▸ **Work task**
Each line below that includes the word "casing" is to be reported.

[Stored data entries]
- - - - - - -
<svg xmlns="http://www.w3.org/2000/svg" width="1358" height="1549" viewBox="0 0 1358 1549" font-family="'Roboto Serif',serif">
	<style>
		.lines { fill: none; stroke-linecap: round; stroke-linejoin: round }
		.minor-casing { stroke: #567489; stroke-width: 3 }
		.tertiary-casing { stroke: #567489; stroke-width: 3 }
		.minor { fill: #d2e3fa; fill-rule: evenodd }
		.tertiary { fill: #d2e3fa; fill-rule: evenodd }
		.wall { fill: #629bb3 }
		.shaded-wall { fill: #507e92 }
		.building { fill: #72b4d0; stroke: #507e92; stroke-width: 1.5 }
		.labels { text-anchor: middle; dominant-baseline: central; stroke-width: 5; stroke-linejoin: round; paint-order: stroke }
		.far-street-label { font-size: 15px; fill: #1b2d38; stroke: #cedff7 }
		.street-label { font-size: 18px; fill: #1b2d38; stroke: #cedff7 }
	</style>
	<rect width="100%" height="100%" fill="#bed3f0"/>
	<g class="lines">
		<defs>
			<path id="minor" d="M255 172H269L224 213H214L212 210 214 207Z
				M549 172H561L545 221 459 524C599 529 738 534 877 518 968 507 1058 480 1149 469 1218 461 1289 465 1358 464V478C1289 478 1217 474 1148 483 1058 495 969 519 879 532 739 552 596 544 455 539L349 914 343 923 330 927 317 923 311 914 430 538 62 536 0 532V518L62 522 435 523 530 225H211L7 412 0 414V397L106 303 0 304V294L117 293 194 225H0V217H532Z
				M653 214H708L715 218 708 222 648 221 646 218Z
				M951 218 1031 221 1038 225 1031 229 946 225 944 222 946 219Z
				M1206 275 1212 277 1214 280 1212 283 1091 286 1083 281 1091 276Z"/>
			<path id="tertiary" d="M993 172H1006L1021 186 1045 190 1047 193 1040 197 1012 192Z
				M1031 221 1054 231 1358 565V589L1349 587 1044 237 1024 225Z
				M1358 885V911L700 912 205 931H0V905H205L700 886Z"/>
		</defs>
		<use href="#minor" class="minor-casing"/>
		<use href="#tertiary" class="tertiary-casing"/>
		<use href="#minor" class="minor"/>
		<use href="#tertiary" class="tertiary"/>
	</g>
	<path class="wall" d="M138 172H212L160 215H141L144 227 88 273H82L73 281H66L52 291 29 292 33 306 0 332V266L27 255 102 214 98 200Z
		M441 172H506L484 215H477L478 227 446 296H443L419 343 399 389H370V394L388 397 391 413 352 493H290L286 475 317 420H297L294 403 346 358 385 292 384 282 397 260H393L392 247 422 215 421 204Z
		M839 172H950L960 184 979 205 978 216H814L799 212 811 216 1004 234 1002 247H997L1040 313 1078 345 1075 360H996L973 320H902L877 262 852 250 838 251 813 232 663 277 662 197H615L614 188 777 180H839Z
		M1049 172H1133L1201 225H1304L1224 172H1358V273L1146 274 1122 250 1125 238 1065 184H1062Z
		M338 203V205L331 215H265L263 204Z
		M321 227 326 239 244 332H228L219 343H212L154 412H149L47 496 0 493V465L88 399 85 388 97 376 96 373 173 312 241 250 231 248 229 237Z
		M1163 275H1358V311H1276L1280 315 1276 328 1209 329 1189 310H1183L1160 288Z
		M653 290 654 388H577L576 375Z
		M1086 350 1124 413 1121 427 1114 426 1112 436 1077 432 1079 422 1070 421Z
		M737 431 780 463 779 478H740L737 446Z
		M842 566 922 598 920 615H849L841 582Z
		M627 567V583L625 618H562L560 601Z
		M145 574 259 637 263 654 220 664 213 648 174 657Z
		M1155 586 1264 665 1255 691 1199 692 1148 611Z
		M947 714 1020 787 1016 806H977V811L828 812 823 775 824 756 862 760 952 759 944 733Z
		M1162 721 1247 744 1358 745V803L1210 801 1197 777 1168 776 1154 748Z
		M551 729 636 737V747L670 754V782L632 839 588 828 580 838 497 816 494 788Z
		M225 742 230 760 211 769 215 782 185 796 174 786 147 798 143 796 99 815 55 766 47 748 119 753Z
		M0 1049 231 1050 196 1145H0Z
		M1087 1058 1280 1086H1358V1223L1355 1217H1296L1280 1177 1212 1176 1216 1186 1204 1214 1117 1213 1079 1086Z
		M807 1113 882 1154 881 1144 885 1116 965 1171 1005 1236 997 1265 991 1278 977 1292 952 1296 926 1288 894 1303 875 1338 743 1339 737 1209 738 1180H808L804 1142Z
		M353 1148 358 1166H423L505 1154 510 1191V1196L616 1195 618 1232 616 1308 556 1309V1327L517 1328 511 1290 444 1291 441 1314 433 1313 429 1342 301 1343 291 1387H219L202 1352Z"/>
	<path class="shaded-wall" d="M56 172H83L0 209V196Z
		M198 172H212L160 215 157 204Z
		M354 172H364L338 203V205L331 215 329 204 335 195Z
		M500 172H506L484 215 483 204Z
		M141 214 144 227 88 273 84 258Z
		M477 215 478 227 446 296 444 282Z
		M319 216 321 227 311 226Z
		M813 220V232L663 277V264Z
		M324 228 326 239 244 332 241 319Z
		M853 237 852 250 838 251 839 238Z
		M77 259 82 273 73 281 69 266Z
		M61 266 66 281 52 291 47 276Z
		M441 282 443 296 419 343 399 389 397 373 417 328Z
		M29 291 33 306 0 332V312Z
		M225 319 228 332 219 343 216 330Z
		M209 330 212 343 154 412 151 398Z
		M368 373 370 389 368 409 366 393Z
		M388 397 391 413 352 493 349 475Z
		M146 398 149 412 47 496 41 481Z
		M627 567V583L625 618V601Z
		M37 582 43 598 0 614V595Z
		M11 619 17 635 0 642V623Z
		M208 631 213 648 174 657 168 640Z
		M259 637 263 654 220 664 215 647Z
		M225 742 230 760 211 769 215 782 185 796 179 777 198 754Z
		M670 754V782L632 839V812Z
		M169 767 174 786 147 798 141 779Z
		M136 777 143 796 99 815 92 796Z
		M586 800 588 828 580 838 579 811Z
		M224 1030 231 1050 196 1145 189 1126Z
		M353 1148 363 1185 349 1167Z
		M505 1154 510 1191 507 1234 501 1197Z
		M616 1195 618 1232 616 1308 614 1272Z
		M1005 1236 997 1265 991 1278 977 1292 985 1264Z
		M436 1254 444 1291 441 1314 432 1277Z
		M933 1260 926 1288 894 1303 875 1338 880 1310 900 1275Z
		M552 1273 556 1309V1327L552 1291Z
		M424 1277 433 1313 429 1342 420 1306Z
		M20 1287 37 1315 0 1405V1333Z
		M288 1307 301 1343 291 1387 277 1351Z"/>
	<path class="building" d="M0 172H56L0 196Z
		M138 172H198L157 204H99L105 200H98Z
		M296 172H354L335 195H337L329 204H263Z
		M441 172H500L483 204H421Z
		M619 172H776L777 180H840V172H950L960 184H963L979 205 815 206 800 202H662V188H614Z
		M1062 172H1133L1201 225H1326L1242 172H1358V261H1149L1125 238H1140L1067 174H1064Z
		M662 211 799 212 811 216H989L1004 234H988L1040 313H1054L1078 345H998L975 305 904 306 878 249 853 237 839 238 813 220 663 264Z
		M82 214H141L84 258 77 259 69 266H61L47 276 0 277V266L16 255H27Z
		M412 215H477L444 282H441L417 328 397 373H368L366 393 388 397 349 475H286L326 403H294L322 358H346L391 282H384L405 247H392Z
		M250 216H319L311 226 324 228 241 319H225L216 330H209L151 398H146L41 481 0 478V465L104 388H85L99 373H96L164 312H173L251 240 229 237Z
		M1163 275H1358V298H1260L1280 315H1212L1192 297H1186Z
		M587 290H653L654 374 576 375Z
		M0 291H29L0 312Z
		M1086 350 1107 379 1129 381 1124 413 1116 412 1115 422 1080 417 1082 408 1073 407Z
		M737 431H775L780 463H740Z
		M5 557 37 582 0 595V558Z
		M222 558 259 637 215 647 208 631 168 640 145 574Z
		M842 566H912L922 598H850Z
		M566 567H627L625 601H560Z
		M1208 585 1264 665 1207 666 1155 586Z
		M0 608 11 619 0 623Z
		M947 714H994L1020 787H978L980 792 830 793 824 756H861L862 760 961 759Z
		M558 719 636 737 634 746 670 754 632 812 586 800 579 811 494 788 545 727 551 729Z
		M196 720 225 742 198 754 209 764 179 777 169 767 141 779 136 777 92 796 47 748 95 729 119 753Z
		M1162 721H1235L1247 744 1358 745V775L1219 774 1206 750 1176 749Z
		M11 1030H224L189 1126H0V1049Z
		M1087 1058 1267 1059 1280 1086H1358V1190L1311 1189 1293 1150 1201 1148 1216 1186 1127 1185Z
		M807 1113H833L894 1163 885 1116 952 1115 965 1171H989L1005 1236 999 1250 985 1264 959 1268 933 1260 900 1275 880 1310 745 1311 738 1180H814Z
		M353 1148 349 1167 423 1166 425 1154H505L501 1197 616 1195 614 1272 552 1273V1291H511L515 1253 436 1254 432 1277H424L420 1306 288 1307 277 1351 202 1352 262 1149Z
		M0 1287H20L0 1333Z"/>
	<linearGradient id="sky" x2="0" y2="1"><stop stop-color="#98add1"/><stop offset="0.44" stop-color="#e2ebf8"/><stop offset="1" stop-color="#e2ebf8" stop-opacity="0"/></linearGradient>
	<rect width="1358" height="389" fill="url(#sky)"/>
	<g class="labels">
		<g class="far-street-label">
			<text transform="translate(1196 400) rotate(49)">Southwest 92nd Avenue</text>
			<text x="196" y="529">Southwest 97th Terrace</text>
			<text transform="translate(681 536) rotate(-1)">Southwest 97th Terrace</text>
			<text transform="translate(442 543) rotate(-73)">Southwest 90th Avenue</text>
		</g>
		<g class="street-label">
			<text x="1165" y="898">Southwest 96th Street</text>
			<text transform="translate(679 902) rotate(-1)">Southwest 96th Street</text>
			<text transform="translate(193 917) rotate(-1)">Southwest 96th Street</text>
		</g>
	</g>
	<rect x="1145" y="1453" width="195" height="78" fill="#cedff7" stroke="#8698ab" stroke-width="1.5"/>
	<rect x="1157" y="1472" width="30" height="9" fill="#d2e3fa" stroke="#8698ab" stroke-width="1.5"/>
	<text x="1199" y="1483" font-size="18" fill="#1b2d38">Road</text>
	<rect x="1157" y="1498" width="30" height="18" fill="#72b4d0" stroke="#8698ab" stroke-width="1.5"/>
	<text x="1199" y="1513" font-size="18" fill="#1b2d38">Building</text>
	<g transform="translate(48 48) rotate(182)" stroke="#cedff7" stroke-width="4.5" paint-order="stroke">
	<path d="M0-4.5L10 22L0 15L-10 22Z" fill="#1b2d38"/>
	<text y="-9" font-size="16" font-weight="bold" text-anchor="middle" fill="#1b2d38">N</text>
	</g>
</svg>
- - - - - - -
▸ **Answer**
		.minor-casing { stroke: #567489; stroke-width: 3 }
		.tertiary-casing { stroke: #567489; stroke-width: 3 }
		<use href="#minor" class="minor-casing"/>
		<use href="#tertiary" class="tertiary-casing"/>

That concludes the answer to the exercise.